Single by Cesare Cremonini and Luca Carboni

from the album Alaska Baby
- Released: 6 December 2024
- Recorded: 2024
- Studio: Mille Galassie Studio, Bologna, Italy
- Genre: Pop
- Length: 5:33
- Label: Universal; EMI;
- Songwriters: Cesare Cremonini; Davide Petrella;
- Producers: Cremonini; Alessandro Magnanini;

Cesare Cremonini and Luca Carboni singles chronology
| "Ora che non ho più te" (2024) | "San Luca" (2024) | "Nonostante tutto" (2025) |

Luca Carboni singles chronology
| "La canzone dell'estate" (2020) | "San Luca" (2024) |  |

Music video
- "San Luca" on YouTube

= San Luca (song) =

"San Luca" is a song recorded by Italian singers Cesare Cremonini and Luca Carboni. It was released on December 6, 2024, through Epic Records and Universal Music Italy as the second single from Cremonini's eighth studio album, Alaska Baby.

== Background and release ==
The song, written by Cremonini with Tropico, featured the vocal collaboration of Luca Carboni, marking the latter's return to the music scene after he was diagnosed with pulmonary cancer. The song's title is dedicated to the Sanctuary of the Madonna of San Luca in Bologna, the hometown of both artists. In an interview, Cremonini explained the meaning of the song and the choice to collaborate with Carboni:""San Luca"s is a prayer and when it was born I kept it in the drawer for a long time trying to understand who it was addressed to. It spoke of reflections on the soul and the future. Like the basilica, like Our Lady of St Luke, I consider this song a little bit religious and a little bit secular. It speaks the hymn language of our feelings. When Luca heard it, he was coming from a complex, particular period and we experienced moments of great emotion singing it together. His is a legendary voice: I believe that beyond faces, vocal timbres and the naturalness with which one moves in the world count. Luca has a deep gaze, an inimitable voice and an elegant and delicate way of moving through the world. His approach to things raised the song to a higher level: I built the road, the cobblestones to walk on, but I stepped back a little.
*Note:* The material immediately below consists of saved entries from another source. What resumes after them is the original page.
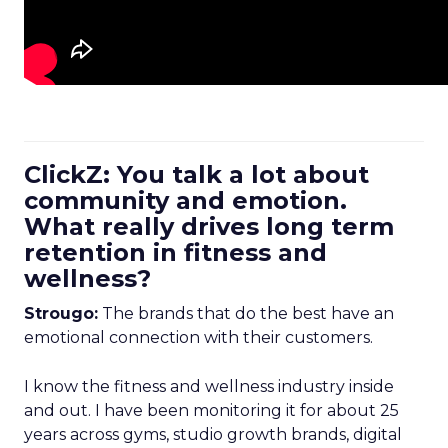
ClickZ: You talk a lot about
community and emotion.
What really drives long term
retention in fitness and
wellness?
Strougo:
The brands that do the best have an
emotional connection with their customers.
I know the fitness and wellness industry inside
and out. I have been monitoring it for about 25
years across gyms, studio growth brands, digital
It is not just a dedication to Bologna, this one, but to faith in man, when believing that miracles can happen every day. Whenever it happens in a song, it makes it special and unique."

== Charts ==

Chart performance for "San Luca"
| Chart (2024) | Peak position |
|---|---|
| Italy (FIMI) | 28 |
| Italy (EarOne Airplay) | 21 |

== Certifications ==

Certifications for "San Luca"
| Region | Certification | Certified units/sales |
| Italy (FIMI) | Gold | 100,000^{‡} |
^{‡} Sales+streaming figures based on certification alone.